The Headline in the Times of India scream “Rs 4000 crores of Gilts Unsold”. The headline is factually incorrect as all government bond auctions are fully underwritten and no auction can fail. The paper wanted to sensationalize the fact that the RBI partially devolved the Rs 15,000 crores (27% of auction was devolved) on to the underwriters of the bond auctions, the Primary Dealers (PD). The Rs 15,000 crores auction received bids worth 1.58 times the auction amount indicating that the RBI could have let the auction clear fully to the bidders if it wanted to do so. RBI devolved the auction partially on to the PD, as it did not want to clear the auction at higher levels of bids in terms of yields.
Times of India incorrect headline apart, the fact that the bond markets are showing extreme negative reaction to Rajan’s first policy statement made on the 20th of September will test the new Governor’s ability to handle market reactions to tough policy decisions. Ten year benchmark bond yields have risen by 60bps from pre policy levels of 8.17% on the back of the repo rate hike of 25bps. The demand for the Rs 15,000 crores auction held post policy was low as compared to all previous auctions where the bids were over 2 times the auction amount.
Bond market is showing its concern over the RBI policy by taking up bond yields. The market is factoring in more repo rate hikes, lack of OMO (Open Market Operations) purchase auctions and uncertainty on when MSF (Marginal Standing Facility) rate will be brought down to 100bps over repo from current levels of 200bps over repo. Market is struggling with the restriction on banks access to the LAF (Liquidity Adjustment Facility) window for funds, which is capped at 0.5% of NDTL. High cost of funds, rate hike fears and continuous bond supply through auctions are leading bond yields higher.

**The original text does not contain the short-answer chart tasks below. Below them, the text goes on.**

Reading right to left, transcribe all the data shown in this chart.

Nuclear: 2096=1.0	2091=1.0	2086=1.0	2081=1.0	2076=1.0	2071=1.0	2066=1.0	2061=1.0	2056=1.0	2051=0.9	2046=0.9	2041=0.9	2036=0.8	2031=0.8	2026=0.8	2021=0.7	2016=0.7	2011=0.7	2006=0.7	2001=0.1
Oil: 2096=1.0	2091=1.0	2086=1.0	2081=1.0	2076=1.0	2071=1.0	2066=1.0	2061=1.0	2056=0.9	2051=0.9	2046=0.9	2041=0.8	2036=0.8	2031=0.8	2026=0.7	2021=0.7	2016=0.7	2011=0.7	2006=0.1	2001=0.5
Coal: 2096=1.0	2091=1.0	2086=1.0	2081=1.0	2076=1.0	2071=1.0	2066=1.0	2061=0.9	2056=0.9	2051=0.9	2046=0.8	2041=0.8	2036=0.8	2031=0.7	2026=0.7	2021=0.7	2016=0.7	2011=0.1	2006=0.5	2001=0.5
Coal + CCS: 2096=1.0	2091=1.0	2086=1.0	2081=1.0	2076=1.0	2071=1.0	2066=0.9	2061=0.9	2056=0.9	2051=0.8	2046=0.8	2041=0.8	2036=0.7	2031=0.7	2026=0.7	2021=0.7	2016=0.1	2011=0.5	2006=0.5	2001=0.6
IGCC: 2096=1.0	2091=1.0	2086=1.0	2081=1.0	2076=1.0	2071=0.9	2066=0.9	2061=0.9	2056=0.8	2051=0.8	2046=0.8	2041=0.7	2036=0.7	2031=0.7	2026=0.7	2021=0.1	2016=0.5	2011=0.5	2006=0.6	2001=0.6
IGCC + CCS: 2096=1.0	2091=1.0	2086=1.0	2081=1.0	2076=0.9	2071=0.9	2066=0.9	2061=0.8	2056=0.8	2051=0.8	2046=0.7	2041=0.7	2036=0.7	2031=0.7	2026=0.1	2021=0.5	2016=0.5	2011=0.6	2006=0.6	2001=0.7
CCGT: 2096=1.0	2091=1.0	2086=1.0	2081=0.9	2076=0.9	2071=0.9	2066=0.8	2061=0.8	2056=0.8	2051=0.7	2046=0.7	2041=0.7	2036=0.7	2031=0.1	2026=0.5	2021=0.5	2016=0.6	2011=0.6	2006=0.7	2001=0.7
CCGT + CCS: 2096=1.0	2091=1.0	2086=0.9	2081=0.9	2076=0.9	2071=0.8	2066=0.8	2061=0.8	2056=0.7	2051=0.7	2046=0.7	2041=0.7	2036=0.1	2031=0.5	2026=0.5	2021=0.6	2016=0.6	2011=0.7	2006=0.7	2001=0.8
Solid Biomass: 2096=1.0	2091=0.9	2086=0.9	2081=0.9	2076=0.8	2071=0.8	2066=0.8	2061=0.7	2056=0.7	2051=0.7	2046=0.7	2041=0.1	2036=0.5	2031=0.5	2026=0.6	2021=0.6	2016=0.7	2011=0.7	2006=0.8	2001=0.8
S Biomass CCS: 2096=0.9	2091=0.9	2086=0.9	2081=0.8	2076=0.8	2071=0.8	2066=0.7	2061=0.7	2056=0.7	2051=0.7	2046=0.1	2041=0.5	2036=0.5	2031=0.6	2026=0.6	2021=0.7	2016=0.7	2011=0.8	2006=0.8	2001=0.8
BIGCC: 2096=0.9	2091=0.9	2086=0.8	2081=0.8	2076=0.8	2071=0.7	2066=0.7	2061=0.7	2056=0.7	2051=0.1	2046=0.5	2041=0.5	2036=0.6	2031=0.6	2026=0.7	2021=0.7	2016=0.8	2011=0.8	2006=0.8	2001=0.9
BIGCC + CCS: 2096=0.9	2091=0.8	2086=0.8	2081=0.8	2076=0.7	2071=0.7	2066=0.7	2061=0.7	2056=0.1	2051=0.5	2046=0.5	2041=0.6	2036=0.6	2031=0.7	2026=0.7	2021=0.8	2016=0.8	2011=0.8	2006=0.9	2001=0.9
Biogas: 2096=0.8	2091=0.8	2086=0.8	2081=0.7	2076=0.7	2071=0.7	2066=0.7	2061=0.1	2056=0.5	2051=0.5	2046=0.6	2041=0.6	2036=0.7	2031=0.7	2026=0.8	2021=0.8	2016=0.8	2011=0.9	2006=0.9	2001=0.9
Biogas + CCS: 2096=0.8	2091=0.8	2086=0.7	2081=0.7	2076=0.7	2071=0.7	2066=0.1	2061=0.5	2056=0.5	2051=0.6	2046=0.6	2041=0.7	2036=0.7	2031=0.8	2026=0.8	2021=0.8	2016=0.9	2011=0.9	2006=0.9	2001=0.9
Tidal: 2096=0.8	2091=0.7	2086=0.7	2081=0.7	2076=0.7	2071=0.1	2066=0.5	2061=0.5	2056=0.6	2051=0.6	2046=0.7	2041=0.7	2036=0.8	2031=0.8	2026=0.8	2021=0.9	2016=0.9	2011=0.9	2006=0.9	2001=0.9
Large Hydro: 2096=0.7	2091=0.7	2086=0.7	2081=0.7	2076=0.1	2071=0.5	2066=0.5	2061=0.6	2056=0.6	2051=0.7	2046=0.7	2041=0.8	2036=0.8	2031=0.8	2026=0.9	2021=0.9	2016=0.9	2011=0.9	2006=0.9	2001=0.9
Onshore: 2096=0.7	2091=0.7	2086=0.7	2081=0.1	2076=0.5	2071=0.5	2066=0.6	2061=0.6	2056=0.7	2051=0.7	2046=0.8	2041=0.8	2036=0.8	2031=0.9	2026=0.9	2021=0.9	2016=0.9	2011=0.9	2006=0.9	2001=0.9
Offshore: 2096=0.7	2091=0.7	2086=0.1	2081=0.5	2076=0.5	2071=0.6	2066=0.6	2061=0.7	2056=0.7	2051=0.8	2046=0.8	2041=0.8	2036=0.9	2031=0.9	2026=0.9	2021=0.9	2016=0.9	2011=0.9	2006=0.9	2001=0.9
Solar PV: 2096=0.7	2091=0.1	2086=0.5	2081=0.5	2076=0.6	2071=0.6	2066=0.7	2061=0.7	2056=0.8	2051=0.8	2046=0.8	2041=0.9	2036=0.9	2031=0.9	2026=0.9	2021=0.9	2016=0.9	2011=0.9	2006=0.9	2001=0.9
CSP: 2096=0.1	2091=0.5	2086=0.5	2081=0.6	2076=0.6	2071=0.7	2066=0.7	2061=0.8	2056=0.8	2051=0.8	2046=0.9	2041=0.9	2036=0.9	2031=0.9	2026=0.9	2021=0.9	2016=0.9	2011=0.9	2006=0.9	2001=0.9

The next bond auction is scheduled for the 27th of September. The fact that the auction size is reduced by Rs 1000 crores from Rs 15,000 crores to Rs 14,000 crores will make no difference to the bidding in the auction. The market is going to bid negatively in the auction and the RBI will have either have to devolve the auction on to the PD, prompting more factually incorrect but sensational headlines such as “Bonds go unsold in the auction” or will have to reject all bids outright.
Devolving auctions or rejecting bids in auctions does not help, as there is an auction scheduled almost every week starting October 2013. The government, much to the markets relief, has stuck to its budgeted borrowing schedule and is borrowing Rs 235,000 crores in the October – March 2013 period. The government will be auctioning Rs 15,000 crores of bonds in every auction for the next four months.
Rajan will have to clam markets down if he wants government borrowing to go through smoothly. RBI handles all the borrowing for the government and it cannot have a situation where the markets bid with fear in the auctions. As it is government bond yields at levels of close to 9% on the ten year benchmark bonds are trading at levels seen two years back when WPI inflation was over 9% levels and fiscal deficit was at trending at levels of 5.9% of GDP. Inflation in now at 6.1% levels and fiscal deficit is trending at 4.8% of GDP and bond yields should theoretically be trending down rather than higher.
Bond market will await some calming moves by the RBI as it goes into October auctions. Will Rajan oblige?